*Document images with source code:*
▼

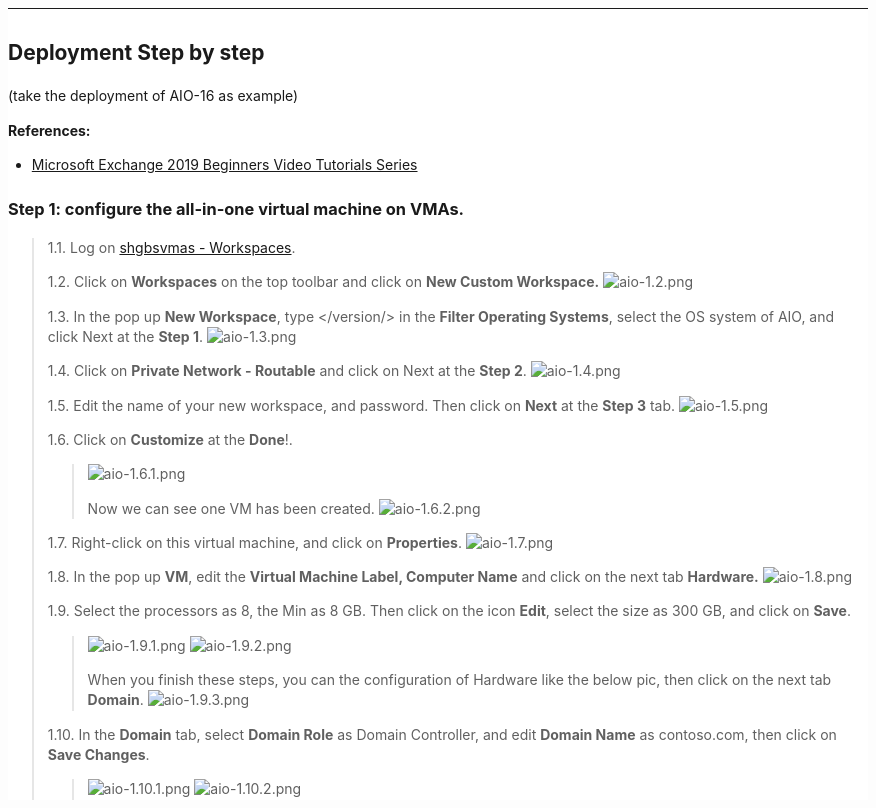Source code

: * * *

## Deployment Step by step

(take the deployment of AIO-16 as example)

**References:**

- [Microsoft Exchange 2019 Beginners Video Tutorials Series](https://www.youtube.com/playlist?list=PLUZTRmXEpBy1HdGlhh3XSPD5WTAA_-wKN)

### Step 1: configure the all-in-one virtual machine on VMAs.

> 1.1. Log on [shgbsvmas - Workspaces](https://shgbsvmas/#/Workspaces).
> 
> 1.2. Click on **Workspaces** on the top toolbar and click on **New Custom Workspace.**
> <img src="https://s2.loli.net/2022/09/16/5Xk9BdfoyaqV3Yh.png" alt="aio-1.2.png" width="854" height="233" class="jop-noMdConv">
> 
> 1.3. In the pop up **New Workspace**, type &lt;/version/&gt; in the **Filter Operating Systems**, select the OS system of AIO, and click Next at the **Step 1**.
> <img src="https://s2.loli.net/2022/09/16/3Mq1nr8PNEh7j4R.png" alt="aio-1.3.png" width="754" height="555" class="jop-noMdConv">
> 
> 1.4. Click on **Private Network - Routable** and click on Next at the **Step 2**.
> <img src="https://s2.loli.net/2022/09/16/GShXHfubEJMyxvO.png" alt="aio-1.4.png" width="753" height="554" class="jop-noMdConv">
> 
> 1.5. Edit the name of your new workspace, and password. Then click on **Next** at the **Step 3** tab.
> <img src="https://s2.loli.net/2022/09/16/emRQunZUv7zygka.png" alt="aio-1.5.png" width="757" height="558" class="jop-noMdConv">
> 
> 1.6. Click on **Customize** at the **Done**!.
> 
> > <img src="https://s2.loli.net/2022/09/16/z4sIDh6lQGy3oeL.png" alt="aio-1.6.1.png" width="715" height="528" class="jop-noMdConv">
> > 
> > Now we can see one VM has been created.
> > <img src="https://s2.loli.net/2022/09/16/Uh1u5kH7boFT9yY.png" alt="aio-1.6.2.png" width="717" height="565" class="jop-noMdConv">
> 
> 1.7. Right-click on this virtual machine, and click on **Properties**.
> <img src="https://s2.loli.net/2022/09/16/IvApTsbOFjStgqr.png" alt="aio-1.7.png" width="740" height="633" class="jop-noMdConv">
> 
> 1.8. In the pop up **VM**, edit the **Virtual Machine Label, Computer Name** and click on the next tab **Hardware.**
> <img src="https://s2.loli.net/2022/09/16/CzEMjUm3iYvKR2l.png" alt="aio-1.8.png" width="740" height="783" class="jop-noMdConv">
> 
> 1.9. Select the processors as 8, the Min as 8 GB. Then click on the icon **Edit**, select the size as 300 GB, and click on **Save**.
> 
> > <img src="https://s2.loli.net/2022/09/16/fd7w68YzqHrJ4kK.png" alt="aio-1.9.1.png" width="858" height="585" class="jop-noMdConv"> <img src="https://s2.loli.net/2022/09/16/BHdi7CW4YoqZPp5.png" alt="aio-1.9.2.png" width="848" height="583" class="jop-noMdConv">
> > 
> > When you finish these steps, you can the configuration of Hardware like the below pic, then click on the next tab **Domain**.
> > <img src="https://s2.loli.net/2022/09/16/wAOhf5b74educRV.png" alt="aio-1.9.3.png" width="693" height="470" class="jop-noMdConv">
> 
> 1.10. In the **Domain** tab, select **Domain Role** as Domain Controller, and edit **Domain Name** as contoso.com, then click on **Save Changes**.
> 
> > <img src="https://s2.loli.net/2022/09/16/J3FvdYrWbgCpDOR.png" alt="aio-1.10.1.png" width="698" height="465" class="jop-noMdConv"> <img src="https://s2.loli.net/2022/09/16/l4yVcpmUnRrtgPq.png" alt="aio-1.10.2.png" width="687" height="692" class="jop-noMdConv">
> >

▲

*EXERCISE AIM:* Return all records exactly as they stand above, except for pictures.

*RESULT FOR THIS TASK:*
Source code

: * * *

## Deployment Step by step

(take the deployment of AIO-16 as example)

**References:**

- [Microsoft Exchange 2019 Beginners Video Tutorials Series](https://www.youtube.com/playlist?list=PLUZTRmXEpBy1HdGlhh3XSPD5WTAA_-wKN)

### Step 1: configure the all-in-one virtual machine on VMAs.

> 1.1. Log on [shgbsvmas - Workspaces](https://shgbsvmas/#/Workspaces).
> 
> 1.2. Click on **Workspaces** on the top toolbar and click on **New Custom Workspace.**
> <img src="https://s2.loli.net/2022/09/16/5Xk9BdfoyaqV3Yh.png" alt="aio-1.2.png" width="854" height="233" class="jop-noMdConv">
> 
> 1.3. In the pop up **New Workspace**, type &lt;/version/&gt; in the **Filter Operating Systems**, select the OS system of AIO, and click Next at the **Step 1**.
> <img src="https://s2.loli.net/2022/09/16/3Mq1nr8PNEh7j4R.png" alt="aio-1.3.png" width="754" height="555" class="jop-noMdConv">
> 
> 1.4. Click on **Private Network - Routable** and click on Next at the **Step 2**.
> <img src="https://s2.loli.net/2022/09/16/GShXHfubEJMyxvO.png" alt="aio-1.4.png" width="753" height="554" class="jop-noMdConv">
> 
> 1.5. Edit the name of your new workspace, and password. Then click on **Next** at the **Step 3** tab.
> <img src="https://s2.loli.net/2022/09/16/emRQunZUv7zygka.png" alt="aio-1.5.png" width="757" height="558" class="jop-noMdConv">
> 
> 1.6. Click on **Customize** at the **Done**!.
> 
> > <img src="https://s2.loli.net/2022/09/16/z4sIDh6lQGy3oeL.png" alt="aio-1.6.1.png" width="715" height="528" class="jop-noMdConv">
> > 
> > Now we can see one VM has been created.
> > <img src="https://s2.loli.net/2022/09/16/Uh1u5kH7boFT9yY.png" alt="aio-1.6.2.png" width="717" height="565" class="jop-noMdConv">
> 
> 1.7. Right-click on this virtual machine, and click on **Properties**.
> <img src="https://s2.loli.net/2022/09/16/IvApTsbOFjStgqr.png" alt="aio-1.7.png" width="740" height="633" class="jop-noMdConv">
> 
> 1.8. In the pop up **VM**, edit the **Virtual Machine Label, Computer Name** and click on the next tab **Hardware.**
> <img src="https://s2.loli.net/2022/09/16/CzEMjUm3iYvKR2l.png" alt="aio-1.8.png" width="740" height="783" class="jop-noMdConv">
> 
> 1.9. Select the processors as 8, the Min as 8 GB. Then click on the icon **Edit**, select the size as 300 GB, and click on **Save**.
> 
> > <img src="https://s2.loli.net/2022/09/16/fd7w68YzqHrJ4kK.png" alt="aio-1.9.1.png" width="858" height="585" class="jop-noMdConv"> <img src="https://s2.loli.net/2022/09/16/BHdi7CW4YoqZPp5.png" alt="aio-1.9.2.png" width="848" height="583" class="jop-noMdConv">
> > 
> > When you finish these steps, you can the configuration of Hardware like the below pic, then click on the next tab **Domain**.
> > <img src="https://s2.loli.net/2022/09/16/wAOhf5b74educRV.png" alt="aio-1.9.3.png" width="693" height="470" class="jop-noMdConv">
> 
> 1.10. In the **Domain** tab, select **Domain Role** as Domain Controller, and edit **Domain Name** as contoso.com, then click on **Save Changes**.
> 
> > <img src="https://s2.loli.net/2022/09/16/J3FvdYrWbgCpDOR.png" alt="aio-1.10.1.png" width="698" height="465" class="jop-noMdConv"> <img src="https://s2.loli.net/2022/09/16/l4yVcpmUnRrtgPq.png" alt="aio-1.10.2.png" width="687" height="692" class="jop-noMdConv">
> >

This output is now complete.